The SEC alleged that Daughtry conducted limited due diligence before completing the transaction, taking Eakes' at his word that GraySail managed approximately $100 million in assets. GraySail's own regulatory filings at the time, according to the SEC, showed just one client and total AUM of ten dollars at the time.

Daughtry moved 33 of his existing clients and recruited seven new ones to GraySail, bringing approximately $7.8 million in AUM to the firm.

Promises made, promises broken

The SEC's complaint alleged that Daughtry told clients – both those he transferred and those he newly recruited – that he would remain involved in their investment decisions. Specifically, the SEC said he told clients he would review any proposed transactions before they were executed and that their funds would not be invested without his input.

As the regulator tells it, he never followed through on those commitments and never informed clients that he had stopped.

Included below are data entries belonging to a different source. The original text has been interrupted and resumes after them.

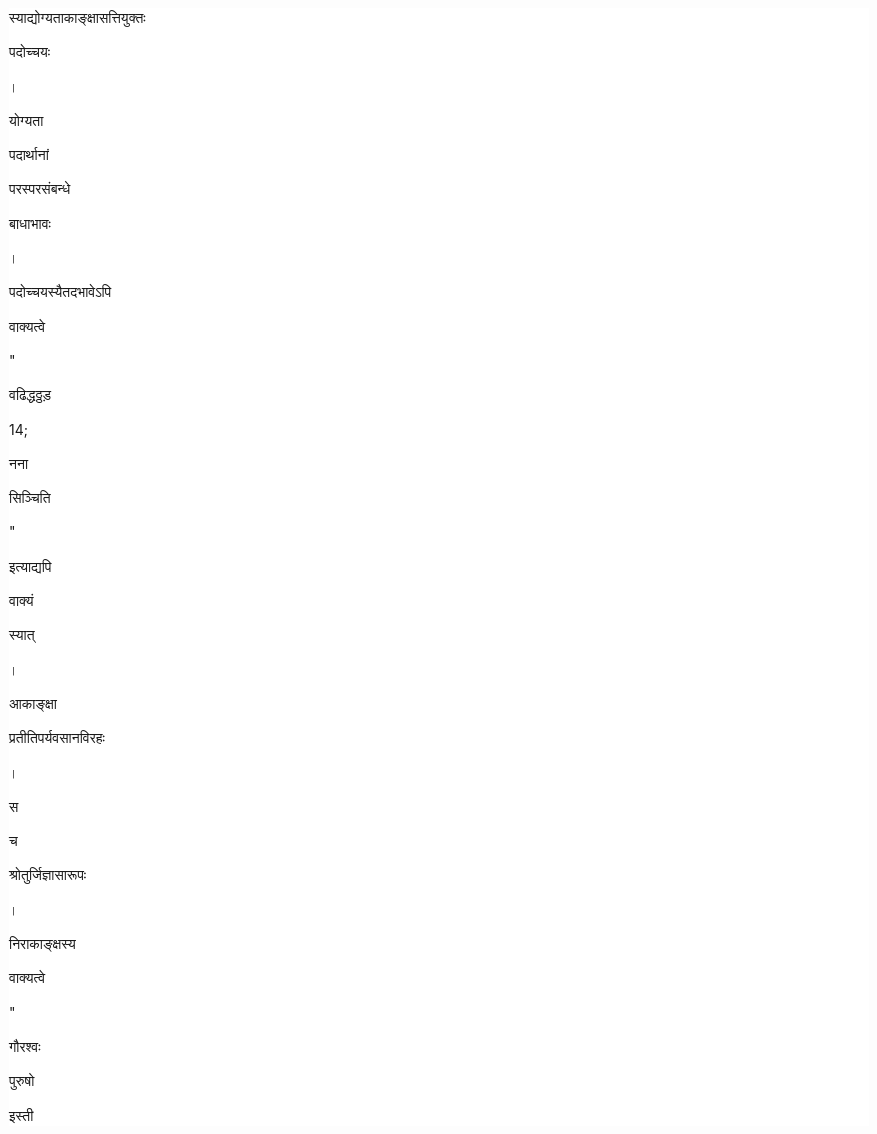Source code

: स्याद्योग्यताकाङ्क्षासत्तियुक्तः

पदोच्चयः

।

योग्यता

पदार्थानां

परस्परसंबन्धे

बाधाभावः

।

पदोच्चयस्यैतदभावेऽपि

वाक्यत्वे

"

वढिद्धठ्ठड़

14;

नना

सिञ्चिति

"

इत्याद्यपि

वाक्यं

स्यात्

।

आकाङ्क्षा

प्रतीतिपर्यवसानविरहः

।

स

च

श्रोतुर्जिज्ञासारूपः

।

निराकाङ्क्षस्य

वाक्यत्वे

"

गौरश्वः

पुरुषो

इस्ती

Advisors who face fiduciary liability in cases like this often face scrutiny not just for what they did, but for what they failed to disclose. In Daughtry's case, he did not tell clients that he had received substantial compensation for transferring their accounts, nor did he reveal that GraySail had been granted broad discretionary authority over those accounts through a trading and management agreement. In some instances, clients only received the signature pages, according to the complaint.

That opened the door for Eakes to misappropriate approximately $2 million from 10 of Daughtry's former clients between May and November 2019, primarily through the sale of fictitious promissory notes purportedly issued by a company called Small World Capital, according to the SEC.

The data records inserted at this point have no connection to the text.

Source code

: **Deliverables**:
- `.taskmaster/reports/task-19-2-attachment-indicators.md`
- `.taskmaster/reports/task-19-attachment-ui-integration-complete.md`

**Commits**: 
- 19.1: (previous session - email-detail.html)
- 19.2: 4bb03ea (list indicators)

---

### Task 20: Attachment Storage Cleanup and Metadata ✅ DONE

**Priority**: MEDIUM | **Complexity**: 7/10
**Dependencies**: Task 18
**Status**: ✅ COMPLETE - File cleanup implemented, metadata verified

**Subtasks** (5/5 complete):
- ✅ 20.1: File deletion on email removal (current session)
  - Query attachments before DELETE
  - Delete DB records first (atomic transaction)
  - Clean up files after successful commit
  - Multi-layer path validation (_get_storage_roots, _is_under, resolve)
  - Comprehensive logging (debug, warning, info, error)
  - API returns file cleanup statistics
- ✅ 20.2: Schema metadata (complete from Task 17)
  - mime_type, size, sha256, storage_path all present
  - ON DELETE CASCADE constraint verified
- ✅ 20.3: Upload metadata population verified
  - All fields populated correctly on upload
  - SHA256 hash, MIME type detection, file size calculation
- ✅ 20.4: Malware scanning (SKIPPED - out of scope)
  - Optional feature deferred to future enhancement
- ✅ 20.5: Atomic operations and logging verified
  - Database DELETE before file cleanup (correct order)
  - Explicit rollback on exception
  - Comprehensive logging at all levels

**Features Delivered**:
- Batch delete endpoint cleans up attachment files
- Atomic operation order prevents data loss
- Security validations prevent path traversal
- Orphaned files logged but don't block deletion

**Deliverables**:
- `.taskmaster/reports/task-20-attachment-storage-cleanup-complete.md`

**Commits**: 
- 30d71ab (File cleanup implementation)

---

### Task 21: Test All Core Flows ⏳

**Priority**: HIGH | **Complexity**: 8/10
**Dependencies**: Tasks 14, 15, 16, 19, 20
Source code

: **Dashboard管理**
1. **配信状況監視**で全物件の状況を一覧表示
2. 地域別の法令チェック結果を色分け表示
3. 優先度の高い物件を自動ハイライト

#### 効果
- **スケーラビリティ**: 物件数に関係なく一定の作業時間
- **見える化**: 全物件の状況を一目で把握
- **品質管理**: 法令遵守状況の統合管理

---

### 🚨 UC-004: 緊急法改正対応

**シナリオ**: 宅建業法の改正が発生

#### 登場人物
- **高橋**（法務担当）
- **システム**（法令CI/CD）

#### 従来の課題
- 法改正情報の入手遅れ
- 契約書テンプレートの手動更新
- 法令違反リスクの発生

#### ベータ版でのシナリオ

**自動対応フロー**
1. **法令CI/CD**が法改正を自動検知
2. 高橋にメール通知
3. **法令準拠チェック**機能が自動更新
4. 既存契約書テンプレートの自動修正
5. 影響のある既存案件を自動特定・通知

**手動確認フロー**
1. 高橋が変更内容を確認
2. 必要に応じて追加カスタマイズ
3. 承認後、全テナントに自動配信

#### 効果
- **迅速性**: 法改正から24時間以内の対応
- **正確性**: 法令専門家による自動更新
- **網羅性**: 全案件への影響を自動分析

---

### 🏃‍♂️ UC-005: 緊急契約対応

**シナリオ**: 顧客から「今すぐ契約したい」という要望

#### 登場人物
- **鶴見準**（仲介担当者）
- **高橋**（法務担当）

Eakes, who had no authority to act on behalf of Small World Capital, forged signatures on the notes and directed client funds to a Small World bank account before converting the proceeds for personal use. He used stolen funds to trade options in his personal brokerage accounts, pay down student loans and a business loan, and transfer $116,000 to a Las Vegas casino, the complaint states.

The former Merrill advisor ultimately faced the music in Florida last year, pleading guilty to wire fraud and bank fraud charges as part of a broader scheme targeting advisors looking to sell their businesses.

After clients raised concerns with Daughtry – one showed him a statement in October 2019 reflecting a $231,752 investment in an unsecured promissory note – he accepted Eakes' explanations without independent investigation, according to the SEC.

He repeated those explanations to clients even as red flags mounted, including a notice from the IRA custodian that it had terminated its agreement with GraySail after Eakes withdrew the firm's registration to avoid a regulatory examination.

Those issues apparently caught FINRA's attention. The brokerage industry regulator barred Daughtry in 2020, who until then had been registered as a broker with Kestra Investment Services, for not cooperating with an investigation into potentially fraudulent and unauthorized transactions within clients' accounts.

Enforcement outcome and industry bar

The SEC's Atlanta Regional Office, led by trial counsel Paul Kim and H.B. Roback under the supervision of M. Graham Loomis, pursued the Daughtry matter after the original September 2022 complaint – which named both Eakes and Daughtry – was severed and the claims against Daughtry were transferred to Alabama.

The Alabama Securities Commission issued orders to bar both Eakes and Daughtry at the state level in September 2022, concurrent with the original federal complaint.

The judgment against Daughtry – the permanent industry bar and $50,000 penalty – represents a significant enforcement outcome for an advisor who was not accused of stealing directly from clients, but of failing to protect them.

The SEC's case illustrates just how far investment advisors' legal obligation to act in clients' best interests could go under the Investment Advisers Act of 1940. It shows how advisors who transfer client accounts to another firm may still retain meaningful obligations, including the duty to disclose material conflicts of interest – such as compensation received for moving clients.